> Задание a
Кратко перескажите абзац из текста о языке, который начинается словами «Не только язык или лексика». Сохраните его главные факты.

+---+

Другим видом особых языковых явлений является употребление эзотерических выражений, как, например, паролей или специальной терминологии, используемой при различных церемониях. У эскимосов, например, знахари употребляют особую лексику, непонятную для тех, кто не является членом их <гильдии>. Специальные диалектные формы или иные особые языковые стереотипы широко применяются примитивными народами в текстах их песен. В некоторых случаях, как в Меланезии, на тексты песен оказывают влияние соседние диалекты. Подобные явления представляют забавную аналогию с нашим обычаем петь песни скорее по-итальянски, по-французски или по-немецки, чем по-английски, и очень возможно, что исторические процессы, приведшие к параллельным обычаям, обладают схожей природой. Можно упомянуть еще и о воровских жаргонах и детских тайных языках. Это приводит нас к специальным жестовым языкам, многое из которых непосредственно основываются на звуковой или письменной речи. Они, видимо, существуют на всех уровнях культуры. Язык жестов равнинных индейцев Северной Америки возник в результате потребности в средстве общения для племен, говорящих на взаимно непонятных языках. В рамках христианской религии можно отметить возникновение языка жестов у монахов, давших обет молчания.

Не только язык или лексика, но даже и внешние формы его письменной фиксации могут приобретать значение символов сентиментального или социального различия. Так, хорватский и сербский представляют в общем один и тот же язык, но они используют разные письменные формы: первый употребляет латинские буквы, а второй - кириллицу греческой православной церкви. Это внешнее различие, связанное с религиозными различиями, обладает важной функцией препятствовать народам, говорящим на близких языках или диалектах, но в силу причин эмоционального характера не желающим образовать более крупное единство, осознать, насколько они на самом деле близки.

Отношение языка к национализму и интернационализму представляет ряд интересных социологических проблем. Антропология проводит строгое различие между этническими образованиями, основанными на единстве расы, на единстве культуры и на единстве языка.

+---+

> Задание b
В записях от их начала до строки с «Dodaj do koszyka» включительно переименуйте «Lideria» в «Bookland». Приведите только эти строки, ничего больше не меняя.

+---+

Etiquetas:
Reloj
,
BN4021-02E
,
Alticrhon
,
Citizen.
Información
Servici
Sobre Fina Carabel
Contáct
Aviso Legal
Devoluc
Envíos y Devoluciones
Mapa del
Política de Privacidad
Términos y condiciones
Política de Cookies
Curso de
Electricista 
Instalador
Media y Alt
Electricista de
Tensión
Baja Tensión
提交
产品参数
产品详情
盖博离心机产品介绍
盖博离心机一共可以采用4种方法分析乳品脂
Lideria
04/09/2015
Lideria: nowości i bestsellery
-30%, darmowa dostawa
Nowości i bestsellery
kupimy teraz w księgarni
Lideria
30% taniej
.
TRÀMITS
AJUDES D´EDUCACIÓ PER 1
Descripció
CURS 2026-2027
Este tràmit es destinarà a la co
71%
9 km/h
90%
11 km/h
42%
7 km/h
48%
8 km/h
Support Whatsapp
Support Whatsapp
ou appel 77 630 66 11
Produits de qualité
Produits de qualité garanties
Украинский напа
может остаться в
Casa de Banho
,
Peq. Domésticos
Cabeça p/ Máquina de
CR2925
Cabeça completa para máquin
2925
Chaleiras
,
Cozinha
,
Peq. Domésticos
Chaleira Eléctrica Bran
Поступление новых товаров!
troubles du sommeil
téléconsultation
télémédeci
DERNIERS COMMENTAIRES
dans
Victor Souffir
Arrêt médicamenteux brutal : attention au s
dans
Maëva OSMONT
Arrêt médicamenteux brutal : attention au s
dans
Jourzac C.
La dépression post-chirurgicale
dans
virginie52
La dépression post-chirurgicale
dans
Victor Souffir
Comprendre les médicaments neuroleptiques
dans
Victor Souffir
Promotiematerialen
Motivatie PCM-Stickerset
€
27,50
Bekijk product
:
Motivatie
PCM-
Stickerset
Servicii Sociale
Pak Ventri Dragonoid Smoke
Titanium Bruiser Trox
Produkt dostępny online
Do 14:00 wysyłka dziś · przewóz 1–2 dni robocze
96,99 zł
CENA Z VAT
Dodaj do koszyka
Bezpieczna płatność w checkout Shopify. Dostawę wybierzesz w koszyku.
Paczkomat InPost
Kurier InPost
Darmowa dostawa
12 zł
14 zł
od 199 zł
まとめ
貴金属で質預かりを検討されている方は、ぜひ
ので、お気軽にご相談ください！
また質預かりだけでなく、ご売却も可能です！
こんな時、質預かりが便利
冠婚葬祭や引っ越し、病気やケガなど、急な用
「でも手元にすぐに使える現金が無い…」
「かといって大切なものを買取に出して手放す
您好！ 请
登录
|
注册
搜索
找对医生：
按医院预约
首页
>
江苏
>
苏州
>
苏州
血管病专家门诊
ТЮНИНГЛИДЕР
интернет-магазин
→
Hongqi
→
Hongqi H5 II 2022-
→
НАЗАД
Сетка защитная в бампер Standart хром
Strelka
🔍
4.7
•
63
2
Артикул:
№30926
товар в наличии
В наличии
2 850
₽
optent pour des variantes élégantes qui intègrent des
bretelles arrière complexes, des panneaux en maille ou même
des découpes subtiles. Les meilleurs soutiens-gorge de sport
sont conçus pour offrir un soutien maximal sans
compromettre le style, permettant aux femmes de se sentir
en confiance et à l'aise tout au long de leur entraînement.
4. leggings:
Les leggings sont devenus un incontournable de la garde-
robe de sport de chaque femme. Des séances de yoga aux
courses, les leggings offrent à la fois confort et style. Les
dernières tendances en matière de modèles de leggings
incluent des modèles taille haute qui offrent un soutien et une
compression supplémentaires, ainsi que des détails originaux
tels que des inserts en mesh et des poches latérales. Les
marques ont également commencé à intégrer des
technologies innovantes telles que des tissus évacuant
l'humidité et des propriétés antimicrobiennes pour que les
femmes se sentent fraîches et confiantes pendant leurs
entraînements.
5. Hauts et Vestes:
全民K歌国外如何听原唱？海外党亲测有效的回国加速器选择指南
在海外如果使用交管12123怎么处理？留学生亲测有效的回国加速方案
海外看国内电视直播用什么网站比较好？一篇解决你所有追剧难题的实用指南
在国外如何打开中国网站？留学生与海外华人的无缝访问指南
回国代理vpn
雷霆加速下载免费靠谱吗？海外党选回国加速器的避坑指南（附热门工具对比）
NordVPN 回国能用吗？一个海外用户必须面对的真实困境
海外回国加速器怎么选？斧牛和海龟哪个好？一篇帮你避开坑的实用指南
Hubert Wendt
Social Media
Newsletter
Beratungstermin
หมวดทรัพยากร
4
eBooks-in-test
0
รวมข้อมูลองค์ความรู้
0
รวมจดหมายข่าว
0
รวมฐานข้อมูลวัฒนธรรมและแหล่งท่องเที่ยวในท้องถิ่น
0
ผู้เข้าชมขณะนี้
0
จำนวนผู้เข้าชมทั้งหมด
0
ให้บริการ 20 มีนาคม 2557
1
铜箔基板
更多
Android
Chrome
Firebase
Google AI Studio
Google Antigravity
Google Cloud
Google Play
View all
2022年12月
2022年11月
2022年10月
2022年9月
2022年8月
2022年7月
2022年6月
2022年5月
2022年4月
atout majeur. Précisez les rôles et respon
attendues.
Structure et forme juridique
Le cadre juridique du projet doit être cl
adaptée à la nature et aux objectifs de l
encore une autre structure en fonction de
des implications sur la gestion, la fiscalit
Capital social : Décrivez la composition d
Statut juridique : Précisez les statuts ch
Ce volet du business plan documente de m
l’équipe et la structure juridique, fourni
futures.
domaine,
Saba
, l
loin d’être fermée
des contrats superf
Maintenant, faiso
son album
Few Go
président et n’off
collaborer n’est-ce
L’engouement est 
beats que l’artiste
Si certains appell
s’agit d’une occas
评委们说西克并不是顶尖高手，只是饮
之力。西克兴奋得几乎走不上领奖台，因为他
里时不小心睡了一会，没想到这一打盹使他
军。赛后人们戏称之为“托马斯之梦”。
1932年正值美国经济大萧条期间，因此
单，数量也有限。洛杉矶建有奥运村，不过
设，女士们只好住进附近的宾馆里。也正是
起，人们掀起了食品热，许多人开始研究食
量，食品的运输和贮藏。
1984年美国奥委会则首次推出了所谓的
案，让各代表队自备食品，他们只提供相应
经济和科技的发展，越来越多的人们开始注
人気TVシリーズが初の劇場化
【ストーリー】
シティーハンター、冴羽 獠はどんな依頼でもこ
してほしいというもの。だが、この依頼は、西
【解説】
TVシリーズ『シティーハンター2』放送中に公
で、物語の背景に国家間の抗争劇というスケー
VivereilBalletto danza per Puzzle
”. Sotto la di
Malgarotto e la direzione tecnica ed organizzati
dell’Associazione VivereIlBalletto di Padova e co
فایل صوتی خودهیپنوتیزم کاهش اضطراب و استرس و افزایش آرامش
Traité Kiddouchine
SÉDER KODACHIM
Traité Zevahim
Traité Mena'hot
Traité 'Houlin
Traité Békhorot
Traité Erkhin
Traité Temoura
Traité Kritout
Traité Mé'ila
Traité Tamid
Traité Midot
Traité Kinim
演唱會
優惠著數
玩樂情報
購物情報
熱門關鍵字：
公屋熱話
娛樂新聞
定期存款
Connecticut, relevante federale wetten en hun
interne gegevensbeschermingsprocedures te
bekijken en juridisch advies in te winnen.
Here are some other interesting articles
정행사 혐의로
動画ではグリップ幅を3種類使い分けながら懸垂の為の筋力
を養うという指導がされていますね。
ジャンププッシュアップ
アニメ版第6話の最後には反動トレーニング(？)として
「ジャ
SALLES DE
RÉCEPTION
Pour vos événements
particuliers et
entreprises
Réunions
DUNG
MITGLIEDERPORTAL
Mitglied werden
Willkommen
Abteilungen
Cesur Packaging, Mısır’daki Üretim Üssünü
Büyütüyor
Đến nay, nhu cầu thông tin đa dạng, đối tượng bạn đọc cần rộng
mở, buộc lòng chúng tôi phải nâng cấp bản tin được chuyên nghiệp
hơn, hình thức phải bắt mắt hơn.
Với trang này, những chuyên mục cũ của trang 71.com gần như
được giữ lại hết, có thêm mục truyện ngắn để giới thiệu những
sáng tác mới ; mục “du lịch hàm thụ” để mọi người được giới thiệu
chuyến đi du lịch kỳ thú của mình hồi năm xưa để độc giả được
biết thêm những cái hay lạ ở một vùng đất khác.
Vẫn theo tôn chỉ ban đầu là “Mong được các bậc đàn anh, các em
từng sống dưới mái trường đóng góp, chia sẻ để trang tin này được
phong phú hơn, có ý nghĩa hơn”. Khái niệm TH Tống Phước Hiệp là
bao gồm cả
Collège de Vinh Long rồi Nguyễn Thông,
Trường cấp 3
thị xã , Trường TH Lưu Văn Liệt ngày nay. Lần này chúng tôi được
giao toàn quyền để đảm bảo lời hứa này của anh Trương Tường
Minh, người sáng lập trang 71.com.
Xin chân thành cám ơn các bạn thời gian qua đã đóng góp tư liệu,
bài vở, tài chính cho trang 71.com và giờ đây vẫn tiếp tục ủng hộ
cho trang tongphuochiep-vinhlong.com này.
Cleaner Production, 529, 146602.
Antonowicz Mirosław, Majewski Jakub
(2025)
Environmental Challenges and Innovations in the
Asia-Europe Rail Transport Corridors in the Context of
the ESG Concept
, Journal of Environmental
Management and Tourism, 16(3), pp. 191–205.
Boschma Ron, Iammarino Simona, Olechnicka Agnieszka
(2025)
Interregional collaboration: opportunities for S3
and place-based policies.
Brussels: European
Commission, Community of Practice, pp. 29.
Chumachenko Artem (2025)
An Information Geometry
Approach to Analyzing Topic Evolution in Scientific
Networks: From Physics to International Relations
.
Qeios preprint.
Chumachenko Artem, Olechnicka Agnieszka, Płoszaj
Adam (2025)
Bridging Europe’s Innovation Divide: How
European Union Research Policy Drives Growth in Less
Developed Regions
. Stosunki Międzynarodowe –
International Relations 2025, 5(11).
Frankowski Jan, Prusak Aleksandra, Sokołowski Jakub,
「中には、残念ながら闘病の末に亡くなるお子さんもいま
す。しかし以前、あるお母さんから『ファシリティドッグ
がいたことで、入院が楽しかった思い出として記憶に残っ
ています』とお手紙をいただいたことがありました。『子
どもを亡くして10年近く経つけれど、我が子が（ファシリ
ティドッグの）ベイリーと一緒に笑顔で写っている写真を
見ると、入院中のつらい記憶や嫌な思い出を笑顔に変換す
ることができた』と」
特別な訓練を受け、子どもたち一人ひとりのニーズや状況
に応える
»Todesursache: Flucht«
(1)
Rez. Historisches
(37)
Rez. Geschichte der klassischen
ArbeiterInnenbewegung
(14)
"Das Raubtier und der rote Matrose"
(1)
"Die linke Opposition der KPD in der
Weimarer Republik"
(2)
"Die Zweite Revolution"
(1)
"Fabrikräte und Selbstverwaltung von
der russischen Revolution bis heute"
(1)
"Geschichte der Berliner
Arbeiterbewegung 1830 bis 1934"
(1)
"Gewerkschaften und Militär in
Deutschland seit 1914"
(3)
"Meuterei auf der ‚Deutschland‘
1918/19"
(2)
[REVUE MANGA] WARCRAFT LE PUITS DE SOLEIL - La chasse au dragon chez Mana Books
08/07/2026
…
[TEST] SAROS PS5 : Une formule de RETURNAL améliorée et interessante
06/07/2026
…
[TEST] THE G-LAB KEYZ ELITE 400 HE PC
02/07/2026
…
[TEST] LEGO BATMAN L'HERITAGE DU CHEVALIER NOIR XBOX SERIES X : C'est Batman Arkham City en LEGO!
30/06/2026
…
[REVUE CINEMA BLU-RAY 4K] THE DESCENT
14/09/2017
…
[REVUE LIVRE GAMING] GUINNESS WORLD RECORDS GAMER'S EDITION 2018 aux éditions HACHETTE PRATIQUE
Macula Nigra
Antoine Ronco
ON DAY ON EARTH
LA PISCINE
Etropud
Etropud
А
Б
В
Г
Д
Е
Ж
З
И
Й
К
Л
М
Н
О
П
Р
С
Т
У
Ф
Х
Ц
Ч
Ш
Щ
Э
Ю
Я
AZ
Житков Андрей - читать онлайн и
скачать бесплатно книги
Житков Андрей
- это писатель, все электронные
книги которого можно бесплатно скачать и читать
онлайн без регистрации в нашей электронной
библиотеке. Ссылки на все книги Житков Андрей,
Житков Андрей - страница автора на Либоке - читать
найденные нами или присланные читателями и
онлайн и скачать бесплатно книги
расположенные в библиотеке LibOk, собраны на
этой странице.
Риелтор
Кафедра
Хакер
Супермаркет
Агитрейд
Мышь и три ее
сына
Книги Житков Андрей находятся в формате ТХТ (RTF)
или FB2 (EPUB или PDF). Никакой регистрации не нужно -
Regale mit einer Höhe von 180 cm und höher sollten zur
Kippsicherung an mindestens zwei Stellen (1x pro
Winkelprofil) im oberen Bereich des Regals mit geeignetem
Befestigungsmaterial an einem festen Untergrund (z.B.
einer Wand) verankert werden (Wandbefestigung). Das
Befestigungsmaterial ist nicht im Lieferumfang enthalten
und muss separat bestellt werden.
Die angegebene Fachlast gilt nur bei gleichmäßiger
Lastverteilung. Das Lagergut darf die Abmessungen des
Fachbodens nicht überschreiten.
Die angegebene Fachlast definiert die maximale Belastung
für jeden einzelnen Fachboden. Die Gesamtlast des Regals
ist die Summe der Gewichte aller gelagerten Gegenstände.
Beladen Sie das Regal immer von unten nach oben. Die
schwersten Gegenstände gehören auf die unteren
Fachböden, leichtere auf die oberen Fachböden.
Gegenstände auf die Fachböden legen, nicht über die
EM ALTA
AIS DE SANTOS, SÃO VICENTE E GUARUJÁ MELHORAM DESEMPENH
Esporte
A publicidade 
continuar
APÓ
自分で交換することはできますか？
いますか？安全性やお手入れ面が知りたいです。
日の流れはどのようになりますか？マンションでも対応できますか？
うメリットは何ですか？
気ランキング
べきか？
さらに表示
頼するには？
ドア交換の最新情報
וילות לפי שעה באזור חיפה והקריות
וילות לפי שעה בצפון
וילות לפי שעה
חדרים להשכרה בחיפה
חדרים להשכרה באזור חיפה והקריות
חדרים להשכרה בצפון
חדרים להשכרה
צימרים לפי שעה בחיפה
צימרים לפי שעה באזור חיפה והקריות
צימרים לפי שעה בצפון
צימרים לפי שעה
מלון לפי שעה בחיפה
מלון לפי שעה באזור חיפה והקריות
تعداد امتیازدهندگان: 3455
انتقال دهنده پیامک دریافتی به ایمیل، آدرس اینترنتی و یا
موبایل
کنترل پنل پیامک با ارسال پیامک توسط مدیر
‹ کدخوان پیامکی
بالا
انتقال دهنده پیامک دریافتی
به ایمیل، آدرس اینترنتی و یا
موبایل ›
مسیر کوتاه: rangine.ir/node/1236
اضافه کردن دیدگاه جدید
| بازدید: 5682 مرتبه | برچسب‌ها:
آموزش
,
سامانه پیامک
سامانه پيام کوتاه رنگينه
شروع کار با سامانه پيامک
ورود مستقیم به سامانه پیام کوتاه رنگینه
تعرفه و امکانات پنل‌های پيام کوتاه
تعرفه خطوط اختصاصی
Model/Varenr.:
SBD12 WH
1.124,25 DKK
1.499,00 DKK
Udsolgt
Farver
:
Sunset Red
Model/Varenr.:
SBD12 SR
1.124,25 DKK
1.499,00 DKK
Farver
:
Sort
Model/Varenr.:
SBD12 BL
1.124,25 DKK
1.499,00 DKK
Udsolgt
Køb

+---+

> Результат a
Символом сентиментального или социального различия может стать даже внешняя форма письма. Хорватский и сербский языки в общем представляют собой один язык. Однако хорватский использует латинские буквы, а сербский пишется кириллицей греческой православной церкви. Это различие связано с религией. Оно мешает народам с близкими языками или диалектами, которые по эмоциональным причинам не хотят объединяться, осознать, насколько они на самом деле близки.

> Результат b
Etiquetas:
Reloj
,
BN4021-02E
,
Alticrhon
,
Citizen.
Información
Servici
Sobre Fina Carabel
Contáct
Aviso Legal
Devoluc
Envíos y Devoluciones
Mapa del
Política de Privacidad
Términos y condiciones
Política de Cookies
Curso de
Electricista 
Instalador
Media y Alt
Electricista de
Tensión
Baja Tensión
提交
产品参数
产品详情
盖博离心机产品介绍
盖博离心机一共可以采用4种方法分析乳品脂
Bookland
04/09/2015
Bookland: nowości i bestsellery
-30%, darmowa dostawa
Nowości i bestsellery
kupimy teraz w księgarni
Bookland
30% taniej
.
TRÀMITS
AJUDES D´EDUCACIÓ PER 1
Descripció
CURS 2026-2027
Este tràmit es destinarà a la co
71%
9 km/h
90%
11 km/h
42%
7 km/h
48%
8 km/h
Support Whatsapp
Support Whatsapp
ou appel 77 630 66 11
Produits de qualité
Produits de qualité garanties
Украинский напа
может остаться в
Casa de Banho
,
Peq. Domésticos
Cabeça p/ Máquina de
CR2925
Cabeça completa para máquin
2925
Chaleiras
,
Cozinha
,
Peq. Domésticos
Chaleira Eléctrica Bran
Поступление новых товаров!
troubles du sommeil
téléconsultation
télémédeci
DERNIERS COMMENTAIRES
dans
Victor Souffir
Arrêt médicamenteux brutal : attention au s
dans
Maëva OSMONT
Arrêt médicamenteux brutal : attention au s
dans
Jourzac C.
La dépression post-chirurgicale
dans
virginie52
La dépression post-chirurgicale
dans
Victor Souffir
Comprendre les médicaments neuroleptiques
dans
Victor Souffir
Promotiematerialen
Motivatie PCM-Stickerset
€
27,50
Bekijk product
:
Motivatie
PCM-
Stickerset
Servicii Sociale
Pak Ventri Dragonoid Smoke
Titanium Bruiser Trox
Produkt dostępny online
Do 14:00 wysyłka dziś · przewóz 1–2 dni robocze
96,99 zł
CENA Z VAT
Dodaj do koszyka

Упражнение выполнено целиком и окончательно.